(Saved entries)
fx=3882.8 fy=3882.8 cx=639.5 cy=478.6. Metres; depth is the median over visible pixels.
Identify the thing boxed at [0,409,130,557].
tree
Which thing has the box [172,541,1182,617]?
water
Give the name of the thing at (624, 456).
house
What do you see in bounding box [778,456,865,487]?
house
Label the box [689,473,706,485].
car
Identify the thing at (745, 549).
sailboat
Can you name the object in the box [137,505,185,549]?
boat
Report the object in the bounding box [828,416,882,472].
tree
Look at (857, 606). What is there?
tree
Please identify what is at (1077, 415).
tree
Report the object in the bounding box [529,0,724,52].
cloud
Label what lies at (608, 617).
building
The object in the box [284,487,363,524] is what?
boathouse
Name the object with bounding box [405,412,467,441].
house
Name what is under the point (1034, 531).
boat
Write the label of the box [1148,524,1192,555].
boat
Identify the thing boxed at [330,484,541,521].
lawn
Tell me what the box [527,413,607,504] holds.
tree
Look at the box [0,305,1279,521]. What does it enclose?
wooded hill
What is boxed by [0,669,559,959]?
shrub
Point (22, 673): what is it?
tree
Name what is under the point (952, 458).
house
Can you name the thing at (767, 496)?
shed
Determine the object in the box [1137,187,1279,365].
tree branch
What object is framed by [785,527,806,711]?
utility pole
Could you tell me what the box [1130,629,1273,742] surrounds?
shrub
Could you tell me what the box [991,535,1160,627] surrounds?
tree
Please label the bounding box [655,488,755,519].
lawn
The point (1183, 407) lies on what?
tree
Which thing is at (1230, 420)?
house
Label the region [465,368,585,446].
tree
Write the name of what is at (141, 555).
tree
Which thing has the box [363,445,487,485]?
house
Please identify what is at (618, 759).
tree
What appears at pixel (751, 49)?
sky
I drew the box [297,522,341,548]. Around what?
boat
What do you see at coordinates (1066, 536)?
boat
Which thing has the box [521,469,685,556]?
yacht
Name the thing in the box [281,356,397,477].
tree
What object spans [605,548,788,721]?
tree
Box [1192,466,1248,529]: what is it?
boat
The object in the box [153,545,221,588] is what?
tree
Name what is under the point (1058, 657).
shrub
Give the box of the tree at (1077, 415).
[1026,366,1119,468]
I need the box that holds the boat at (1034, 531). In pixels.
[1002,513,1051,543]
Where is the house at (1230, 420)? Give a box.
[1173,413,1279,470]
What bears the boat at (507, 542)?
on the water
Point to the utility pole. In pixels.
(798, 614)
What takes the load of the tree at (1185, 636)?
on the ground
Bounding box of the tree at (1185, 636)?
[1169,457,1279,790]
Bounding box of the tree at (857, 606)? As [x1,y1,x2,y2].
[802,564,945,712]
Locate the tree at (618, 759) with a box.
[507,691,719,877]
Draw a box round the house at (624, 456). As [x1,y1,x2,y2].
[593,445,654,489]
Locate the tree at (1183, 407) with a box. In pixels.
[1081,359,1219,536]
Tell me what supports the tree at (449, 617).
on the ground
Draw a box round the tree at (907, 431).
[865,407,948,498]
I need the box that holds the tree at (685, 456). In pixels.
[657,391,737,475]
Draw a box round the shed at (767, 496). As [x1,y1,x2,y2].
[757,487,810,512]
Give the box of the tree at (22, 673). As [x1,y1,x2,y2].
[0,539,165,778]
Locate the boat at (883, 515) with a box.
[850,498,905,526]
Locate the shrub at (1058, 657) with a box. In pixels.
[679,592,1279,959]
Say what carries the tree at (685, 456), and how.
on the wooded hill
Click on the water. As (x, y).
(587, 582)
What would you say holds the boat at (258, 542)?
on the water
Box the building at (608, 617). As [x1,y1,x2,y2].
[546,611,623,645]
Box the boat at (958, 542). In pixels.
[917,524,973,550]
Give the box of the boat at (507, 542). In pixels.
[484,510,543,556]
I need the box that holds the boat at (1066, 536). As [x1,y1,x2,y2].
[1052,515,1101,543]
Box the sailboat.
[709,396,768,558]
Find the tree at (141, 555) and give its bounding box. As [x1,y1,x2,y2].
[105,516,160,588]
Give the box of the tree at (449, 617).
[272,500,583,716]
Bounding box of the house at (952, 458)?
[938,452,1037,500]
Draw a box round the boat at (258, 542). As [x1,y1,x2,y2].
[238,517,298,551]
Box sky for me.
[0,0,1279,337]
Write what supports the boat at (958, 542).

(What this task involves) Would you repeat the records above without any changes?

(Finished task)
fx=3882.8 fy=3882.8 cx=639.5 cy=478.6. Metres; depth is the median over visible pixels.
Identify the thing boxed at [0,409,130,557].
tree
Which thing has the box [172,541,1182,617]?
water
Give the name of the thing at (624, 456).
house
What do you see in bounding box [778,456,865,487]?
house
Label the box [689,473,706,485].
car
Identify the thing at (745, 549).
sailboat
Can you name the object in the box [137,505,185,549]?
boat
Report the object in the bounding box [828,416,882,472].
tree
Look at (857, 606). What is there?
tree
Please identify what is at (1077, 415).
tree
Report the object in the bounding box [529,0,724,52].
cloud
Label what lies at (608, 617).
building
The object in the box [284,487,363,524] is what?
boathouse
Name the object with bounding box [405,412,467,441].
house
Name what is under the point (1034, 531).
boat
Write the label of the box [1148,524,1192,555].
boat
Identify the thing boxed at [330,484,541,521].
lawn
Tell me what the box [527,413,607,504] holds.
tree
Look at the box [0,305,1279,521]. What does it enclose?
wooded hill
What is boxed by [0,669,559,959]?
shrub
Point (22, 673): what is it?
tree
Name what is under the point (952, 458).
house
Can you name the thing at (767, 496)?
shed
Determine the object in the box [1137,187,1279,365].
tree branch
What object is framed by [785,527,806,711]?
utility pole
Could you tell me what the box [1130,629,1273,742] surrounds?
shrub
Could you tell me what the box [991,535,1160,627] surrounds?
tree
Please label the bounding box [655,488,755,519].
lawn
The point (1183, 407) lies on what?
tree
Which thing is at (1230, 420)?
house
Label the region [465,368,585,446].
tree
Write the name of what is at (141, 555).
tree
Which thing has the box [363,445,487,485]?
house
Please identify what is at (618, 759).
tree
What appears at pixel (751, 49)?
sky
I drew the box [297,522,341,548]. Around what?
boat
What do you see at coordinates (1066, 536)?
boat
Which thing has the box [521,469,685,556]?
yacht
Name the thing in the box [281,356,397,477].
tree
What object spans [605,548,788,721]?
tree
Box [1192,466,1248,529]: what is it?
boat
The object in the box [153,545,221,588] is what?
tree
Name what is under the point (1058, 657).
shrub
Give the box of the tree at (1077, 415).
[1026,366,1119,468]
I need the box that holds the boat at (1034, 531). In pixels.
[1002,513,1051,543]
Where is the house at (1230, 420)? Give a box.
[1173,413,1279,470]
What bears the boat at (507, 542)?
on the water
Point to the utility pole. In pixels.
(798, 614)
What takes the load of the tree at (1185, 636)?
on the ground
Bounding box of the tree at (1185, 636)?
[1169,457,1279,790]
Bounding box of the tree at (857, 606)? As [x1,y1,x2,y2].
[802,564,945,712]
Locate the tree at (618, 759) with a box.
[507,691,719,877]
Draw a box round the house at (624, 456). As [x1,y1,x2,y2].
[593,445,654,489]
Locate the tree at (1183, 407) with a box. In pixels.
[1081,359,1219,536]
Tell me what supports the tree at (449, 617).
on the ground
Draw a box round the tree at (907, 431).
[865,407,948,498]
I need the box that holds the tree at (685, 456). In pixels.
[657,391,737,475]
Draw a box round the shed at (767, 496). As [x1,y1,x2,y2].
[757,487,810,512]
Give the box of the tree at (22, 673). As [x1,y1,x2,y2].
[0,539,165,778]
Locate the boat at (883, 515) with a box.
[850,498,905,526]
Locate the shrub at (1058, 657) with a box. In pixels.
[679,592,1279,959]
Say what carries the tree at (685, 456), and how.
on the wooded hill
Click on the water. As (x, y).
(587, 582)
What would you say holds the boat at (258, 542)?
on the water
Box the building at (608, 617). As [x1,y1,x2,y2].
[546,611,623,645]
Box the boat at (958, 542). In pixels.
[917,524,973,550]
Give the box of the boat at (507, 542). In pixels.
[484,510,543,556]
I need the box that holds the boat at (1066, 536). As [x1,y1,x2,y2].
[1052,515,1101,543]
Box the sailboat.
[709,396,768,558]
Find the tree at (141, 555) and give its bounding box. As [x1,y1,x2,y2].
[105,516,160,588]
Give the box of the tree at (449, 617).
[272,500,583,716]
Bounding box of the house at (952, 458)?
[938,452,1037,500]
Draw a box round the boat at (258, 542). As [x1,y1,x2,y2].
[238,517,298,551]
Box sky for me.
[0,0,1279,337]
Write what supports the boat at (958, 542).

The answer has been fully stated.